**Assignment:** The entries below need to be written out exactly, with no pictures included.

━━━━━━

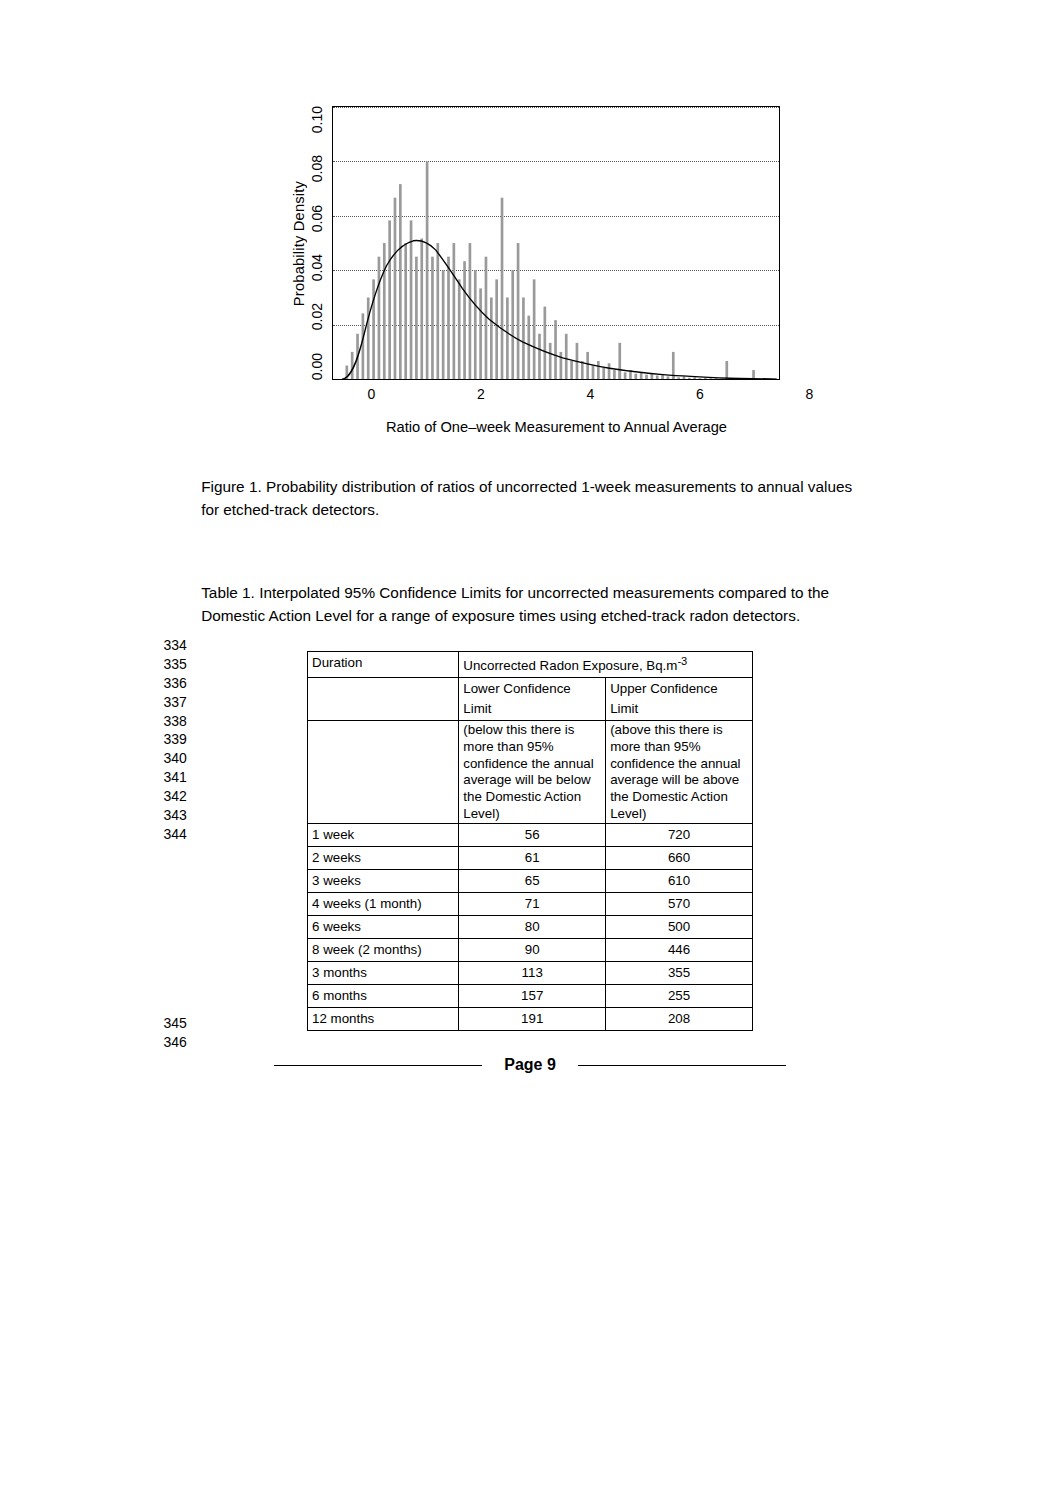Probability Density
0.10 0.08 0.06 0.04 0.02 0.00
02468
Ratio of One–week Measurement to Annual Average
334
335
336
337
338
339
340
341
342
343
344
345
346
Figure 1. Probability distribution of ratios of uncorrected 1-week measurements to annual values for etched-track detectors.
Table 1. Interpolated 95% Confidence Limits for uncorrected measurements compared to the Domestic Action Level for a range of exposure times using etched-track radon detectors.
| Duration | Uncorrected Radon Exposure, Bq.m -3 |
| | Lower Confidence Limit | Upper Confidence Limit |
| | (below this there is more than 95% confidence the annual average will be below the Domestic Action Level) | (above this there is more than 95% confidence the annual average will be above the Domestic Action Level) |
| 1 week | 56 | 720 |
| 2 weeks | 61 | 660 |
| 3 weeks | 65 | 610 |
| 4 weeks (1 month) | 71 | 570 |
| 6 weeks | 80 | 500 |
| 8 week (2 months) | 90 | 446 |
| 3 months | 113 | 355 |
| 6 months | 157 | 255 |
| 12 months | 191 | 208 |
Page 9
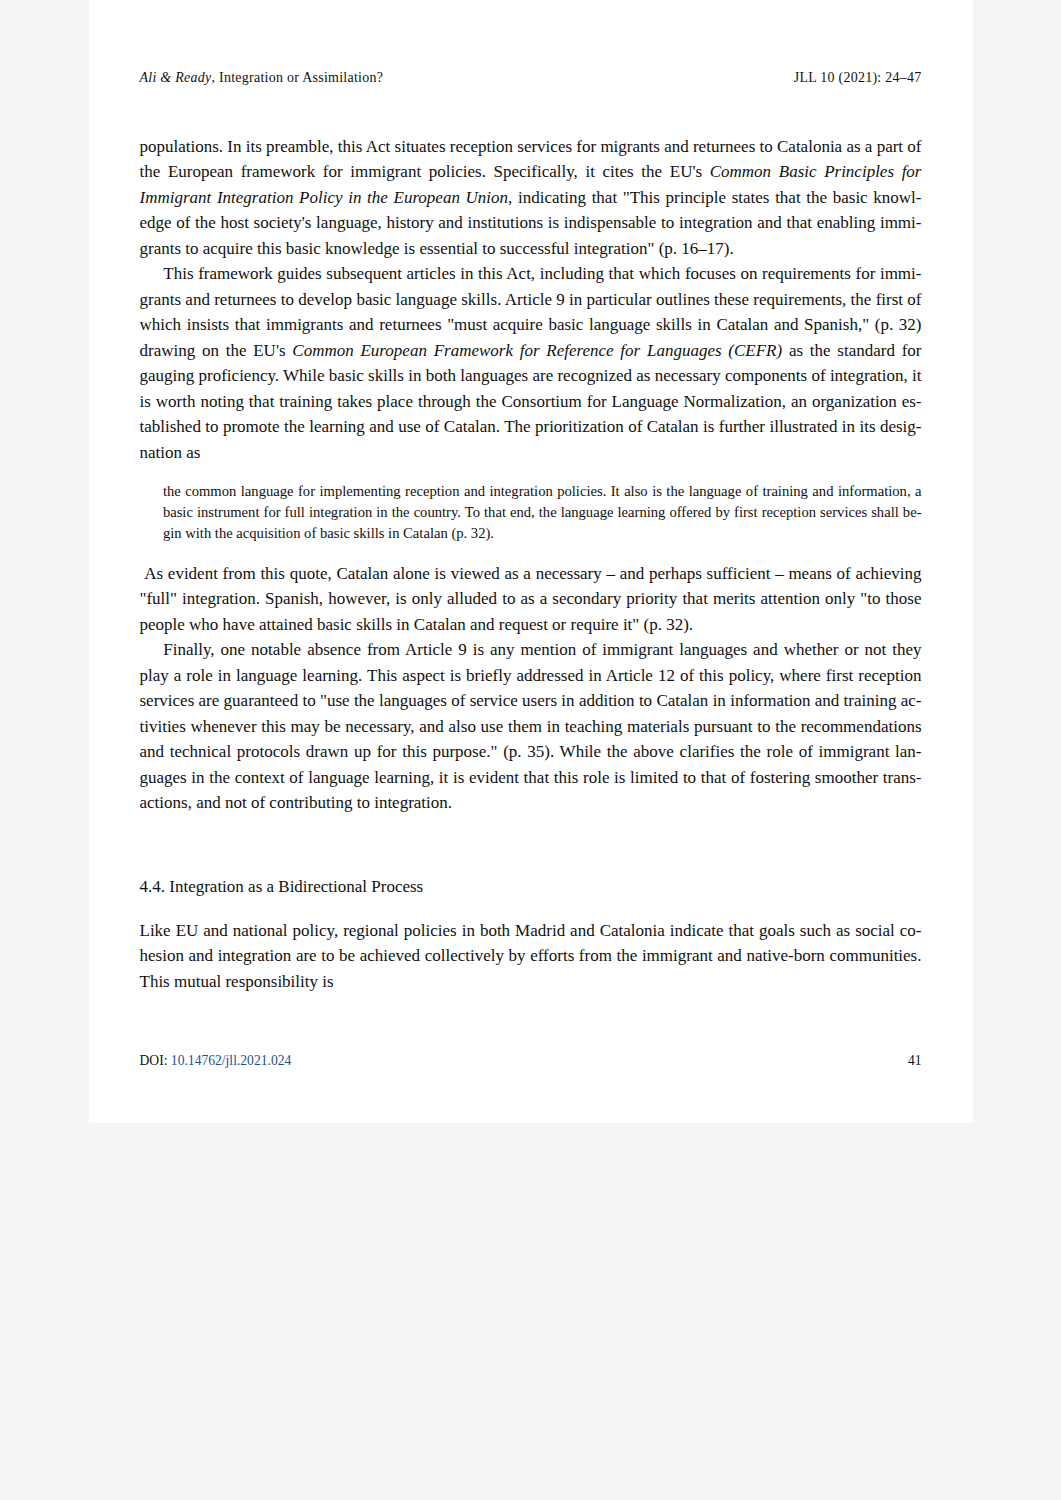Ali & Ready, Integration or Assimilation? JLL 10 (2021): 24–47
populations. In its preamble, this Act situates reception services for migrants and returnees to Catalonia as a part of the European framework for immigrant policies. Specifically, it cites the EU's Common Basic Principles for Immigrant Integration Policy in the European Union, indicating that "This principle states that the basic knowledge of the host society's language, history and institutions is indispensable to integration and that enabling immigrants to acquire this basic knowledge is essential to successful integration" (p. 16–17).
This framework guides subsequent articles in this Act, including that which focuses on requirements for immigrants and returnees to develop basic language skills. Article 9 in particular outlines these requirements, the first of which insists that immigrants and returnees "must acquire basic language skills in Catalan and Spanish," (p. 32) drawing on the EU's Common European Framework for Reference for Languages (CEFR) as the standard for gauging proficiency. While basic skills in both languages are recognized as necessary components of integration, it is worth noting that training takes place through the Consortium for Language Normalization, an organization established to promote the learning and use of Catalan. The prioritization of Catalan is further illustrated in its designation as
the common language for implementing reception and integration policies. It also is the language of training and information, a basic instrument for full integration in the country. To that end, the language learning offered by first reception services shall begin with the acquisition of basic skills in Catalan (p. 32).
As evident from this quote, Catalan alone is viewed as a necessary – and perhaps sufficient – means of achieving "full" integration. Spanish, however, is only alluded to as a secondary priority that merits attention only "to those people who have attained basic skills in Catalan and request or require it" (p. 32).
Finally, one notable absence from Article 9 is any mention of immigrant languages and whether or not they play a role in language learning. This aspect is briefly addressed in Article 12 of this policy, where first reception services are guaranteed to "use the languages of service users in addition to Catalan in information and training activities whenever this may be necessary, and also use them in teaching materials pursuant to the recommendations and technical protocols drawn up for this purpose." (p. 35). While the above clarifies the role of immigrant languages in the context of language learning, it is evident that this role is limited to that of fostering smoother transactions, and not of contributing to integration.
4.4. Integration as a Bidirectional Process
Like EU and national policy, regional policies in both Madrid and Catalonia indicate that goals such as social cohesion and integration are to be achieved collectively by efforts from the immigrant and native-born communities. This mutual responsibility is
DOI: 10.14762/jll.2021.024 41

━━━━━━

**Reply to the exercise:**
Probability Density
0.10 0.08 0.06 0.04 0.02 0.00
02468
Ratio of One–week Measurement to Annual Average
334
335
336
337
338
339
340
341
342
343
344
345
346
Figure 1. Probability distribution of ratios of uncorrected 1-week measurements to annual values for etched-track detectors.
Table 1. Interpolated 95% Confidence Limits for uncorrected measurements compared to the Domestic Action Level for a range of exposure times using etched-track radon detectors.
| Duration | Uncorrected Radon Exposure, Bq.m -3 |
| | Lower Confidence Limit | Upper Confidence Limit |
| | (below this there is more than 95% confidence the annual average will be below the Domestic Action Level) | (above this there is more than 95% confidence the annual average will be above the Domestic Action Level) |
| 1 week | 56 | 720 |
| 2 weeks | 61 | 660 |
| 3 weeks | 65 | 610 |
| 4 weeks (1 month) | 71 | 570 |
| 6 weeks | 80 | 500 |
| 8 week (2 months) | 90 | 446 |
| 3 months | 113 | 355 |
| 6 months | 157 | 255 |
| 12 months | 191 | 208 |
Page 9
Ali & Ready, Integration or Assimilation? JLL 10 (2021): 24–47
populations. In its preamble, this Act situates reception services for migrants and returnees to Catalonia as a part of the European framework for immigrant policies. Specifically, it cites the EU's Common Basic Principles for Immigrant Integration Policy in the European Union, indicating that "This principle states that the basic knowledge of the host society's language, history and institutions is indispensable to integration and that enabling immigrants to acquire this basic knowledge is essential to successful integration" (p. 16–17).
This framework guides subsequent articles in this Act, including that which focuses on requirements for immigrants and returnees to develop basic language skills. Article 9 in particular outlines these requirements, the first of which insists that immigrants and returnees "must acquire basic language skills in Catalan and Spanish," (p. 32) drawing on the EU's Common European Framework for Reference for Languages (CEFR) as the standard for gauging proficiency. While basic skills in both languages are recognized as necessary components of integration, it is worth noting that training takes place through the Consortium for Language Normalization, an organization established to promote the learning and use of Catalan. The prioritization of Catalan is further illustrated in its designation as
the common language for implementing reception and integration policies. It also is the language of training and information, a basic instrument for full integration in the country. To that end, the language learning offered by first reception services shall begin with the acquisition of basic skills in Catalan (p. 32).
As evident from this quote, Catalan alone is viewed as a necessary – and perhaps sufficient – means of achieving "full" integration. Spanish, however, is only alluded to as a secondary priority that merits attention only "to those people who have attained basic skills in Catalan and request or require it" (p. 32).
Finally, one notable absence from Article 9 is any mention of immigrant languages and whether or not they play a role in language learning. This aspect is briefly addressed in Article 12 of this policy, where first reception services are guaranteed to "use the languages of service users in addition to Catalan in information and training activities whenever this may be necessary, and also use them in teaching materials pursuant to the recommendations and technical protocols drawn up for this purpose." (p. 35). While the above clarifies the role of immigrant languages in the context of language learning, it is evident that this role is limited to that of fostering smoother transactions, and not of contributing to integration.
4.4. Integration as a Bidirectional Process
Like EU and national policy, regional policies in both Madrid and Catalonia indicate that goals such as social cohesion and integration are to be achieved collectively by efforts from the immigrant and native-born communities. This mutual responsibility is
DOI: 10.14762/jll.2021.024 41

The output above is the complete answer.